Feeling the heat

As temperatures rise and the season reaches its height, Simon Olver – course manager at Ganton – discusses the impact of weather and fast growing conditions

Those who tend a lawn will have noticed it’s growing incredibly quickly right now. A combination of warmer nights, sunny days and plenty of rain has provided ideal growing condition for grass plants – and our golf courses have come on quickly.

We’ve had tropical conditions lately, with 8-12mm of rain on many nights and temperatures rising. This has got our courses looking their absolute best as growth speeds up, but it can also present challenges.

As the temperatures continue to rise, we must keep a careful watch on moisture levels, ensuring the correct applications of wetting agents and appropriate levels of irrigation to keep the grass plants healthy while utilising resources efficiently.

At this time of year, it can be difficult to stay on top of regular maintenance on the golf course, particularly mowing, and especially with small teams on large sites. Managing mowing heights and using techniques like vert-cutting while using growth regulation products effectively is incredibly important. Good management of all these areas helps bring the workload into a manageable range, though we understand long hours and overtime are required right now to stay on top of everything.

At Ganton, we continue to work hard daily to keep the greens at consistent speeds across the day’s play and have utilised a number of techniques to ensure consistency – including cutting each morning and evening to get a dry cut after play before following it up with another one early in the morning.

Communication is key to managing golfers’ expectations and ensuring any changes to expected green speeds are shared with members regularly is vital. The R&A is helping with this communication and has worked hard to explain how green speeds differ at events like The Open Championship – where greens speeds are expected to be 9.5ft – across a day’s play and depending on conditions.

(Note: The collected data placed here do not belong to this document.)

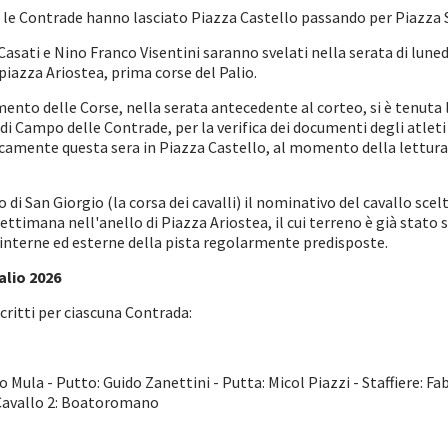
i, le Contrade hanno lasciato Piazza Castello passando per Piazza 
 Casati e Nino Franco Visentini saranno svelati nella serata di luned
 piazza Ariostea, prima corse del Palio.
nto delle Corse, nella serata antecedente al corteo, si è tenuta l
i di Campo delle Contrade, per la verifica dei documenti degli atleti
licamente questa sera in Piazza Castello, al momento della lettur
o di San Giorgio (la corsa dei cavalli) il nominativo del cavallo sc
ttimana nell'anello di Piazza Ariostea, il cui terreno è già stato
 interne ed esterne della pista regolarmente predisposte.
Palio 2026
scritti per ciascuna Contrada:
Mula - Putto: Guido Zanettini - Putta: Micol Piazzi - Staffiere: Fab
 Cavallo 2: Boatoromano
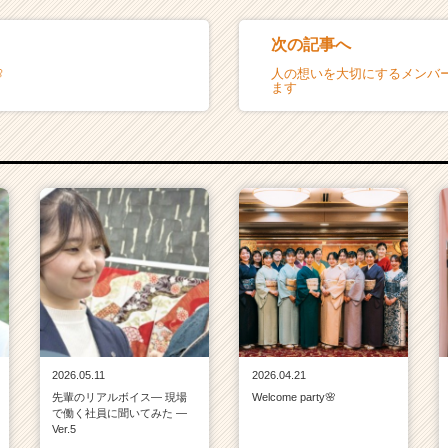
次の記事へ

人の想いを大切にするメンバ
ます
2026.05.11
2026.04.21
先輩のリアルボイス― 現場
Welcome party🌸
で働く社員に聞いてみた ―
Ver.5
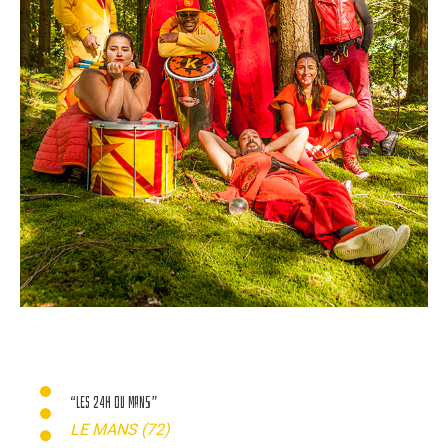
“LES 24H DU MANS”
LE MANS (72)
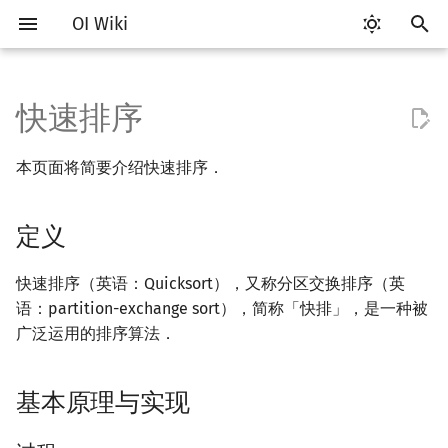
OI Wiki
键
入
快速排序
Getting Started
比赛相关简介
工具软件简介
语言基础简介
复杂度简介
定义
搜索部分简介
动态规划部分简介
字符串部分简介
数学部分简介
数据结构部分简介
图论部分简介
计算几何部分简介
杂项简介
RMQ
OI 赛事与赛制
题型概述
读入、输出优化
Vim
评测工具简介
Testlib 简介
Hello, World!
C++ 标准库简介
类
DP 优化简介
后缀数组简介
数字系统简介
数论基础
多项式与生成函数简介
排列组合
线性代数简介
线性规划基础
基本概念
基本概念
博弈论简介
插值
并查集
堆简介
分块思想
线段树基础
二叉搜索树 & 平衡树
可持久化数据结构简介
线段树套线段树
Link Cut Tree
树基础
最短路
最小生成树
强连通分量
网络流简介
图匹配
离线算法简介
随机函数
以
本页面将简要介绍快速排序．
开
关于本项目
赛事
代码编辑工具
C++ 基础
均摊复杂度
基本原理与实现
DFS（搜索）
动态规划基础
字符串基础
布尔代数
栈
图论相关概念
二维计算几何基础
离散化
并查集应用
ICPC/CCPC 赛事与赛制
交互题
分段打表
Emacs
Arbiter
通用
C++ 语法基础
STL 容器
命名空间
单调队列/单调栈优化
最优原地后缀排序算法
进位制
模算术简介
代数基本定理
抽屉原理
向量
单纯形法
群论
条件概率与独立性
公平组合游戏
数值积分
并查集复杂度
二叉堆
块状数组
线段树合并 & 分裂
Treap
可持久化线段树
平衡树套线段树
全局平衡二叉树
树的直径
差分约束
最小树形图
双连通分量
最大流
二分图最大匹配
CDQ 分治
随机化技巧
始
定义
如何参与
题型
评测工具
C++ 标准库
BFS（搜索）
记忆化搜索
标准库
数字系统
队列
图的存储
三维计算几何基础
双指针
括号序列
过程
常见错误
VS Code
Cena
Generator
变量
STL 算法
值类别
斜率优化
平衡三进制
素数
快速傅里叶变换
容斥原理
内积和外积
环论
随机变量
零和游戏
高斯消元
配对堆
块状链表
李超线段树
Splay 树
可持久化块状数组
线段树套平衡树
Euler Tour Tree
树的中心
k 短路
最小直径生成树
割点和桥
最小割
二分图最大权匹配
整体二分
爬山算法
搜
OI Wiki 不是什么
学习路线
命令行
C++ 进阶
性质
双向搜索
背包 DP
字符串匹配
位操作
链表
DFS（图论）
距离
离线算法
线段树与离线询问
常见技巧
Atom
CCR Plus
Validator
运算
bitset
重载运算符
四边形不等式优化
格雷码
最大公约数
快速数论变换
斐波那契数列
矩阵
域论
随机变量的数字特征
非公平组合游戏
牛顿迭代法
左偏树
树分块
猫树
WBLT
可持久化平衡树
树状数组套权值线段树
Top Tree
树的重心
同余最短路
圆方树
费用流
一般图最大匹配
莫队算法
模拟退火
索
快速排序（英语：Quicksort），又称分区交换排序（英
语：partition-exchange sort），简称「快排」，是一种被
格式手册
学习资源
命令行编译与调试
C++ 与其他常用语言的区别
启发式搜索
区间 DP
字符串哈希
二进制集合操作
哈希表
BFS（图论）
Pick 定理
分数规划
稳定性
Eclipse
Lemon
Interactor
流程控制语句
string
引用
Slope Trick 优化
欧拉函数
快速沃尔什变换
错位排列
初等变换
Schreier–Sims 算法
概率不等式
Sqrt Tree
区间最值操作 & 区间历史
替罪羊树
可持久化字典树
分块套树状数组
最近公共祖先
点/边连通度
上下界网络流
一般图最大权匹配
广泛运用的排序算法．
值
数学符号表
技巧
编译器
Pascal 转 C++ 急救
A*
DAG 上的 DP
字典树 (Trie)
高精度计算
并查集
树上问题
三角剖分
随机化
时间复杂度
Notepad++
Checker
高级数据类型
pair
常量
WQS 二分
筛法
Chirp Z 变换
卡特兰数
行列式
笛卡尔树
可持久化可并堆
树链剖分
Stoer–Wagner 算法
稳定匹配
基本原理与实现
Kinetic Tournament Tree
F.A.Q.
出题
WSL (Windows 10)
Python 速成
优化
迭代加深搜索
树形 DP
前缀函数与 KMP 算法
快速幂
堆
有向无环图
凸包
悬线法
Kate
函数
新版 C++ 特性
状态设计优化
分解质因数
多项式牛顿迭代
斯特林数
线性空间
Size Balanced Tree
树上启发式合并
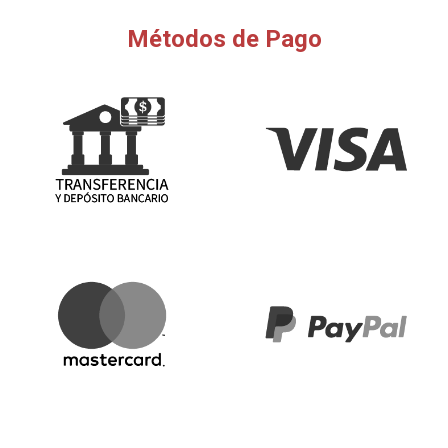
Métodos de Pago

While many clubs look to set a speed standard, it’s important we take a holistic approach to create a healthy plant and environment before forcing green speeds up and stressing the plant.

It’s also important to be adaptable at this time of year. Our team has become more flexible in recent weeks, working more evenings and overtime to ensure we’re working at the most effective times – from cutting greens in the evening when they’re driest to coming in at night to spray wetting agents in the rain to utilise free irrigation time.

Being adaptable, studying the weather forecasts closely, and understanding your course are vital skills for all greenkeepers. We can no longer rely on weather patterns – we have to look at what’s happening on the golf course, study the soil analysis closely, and react appropriately. Gone are the days of working from calendars – modern greenkeeping relies on analysis of agronomic conditions and collecting detailed data to inform the decisions you make on everything from mowing schedules to product application.

While it’s a busy time of year, it’s also the time to appreciate your work. We’re just starting to see the first movement into the yellower colours of summer, the rough is providing fantastic definition, and our courses are really at their best.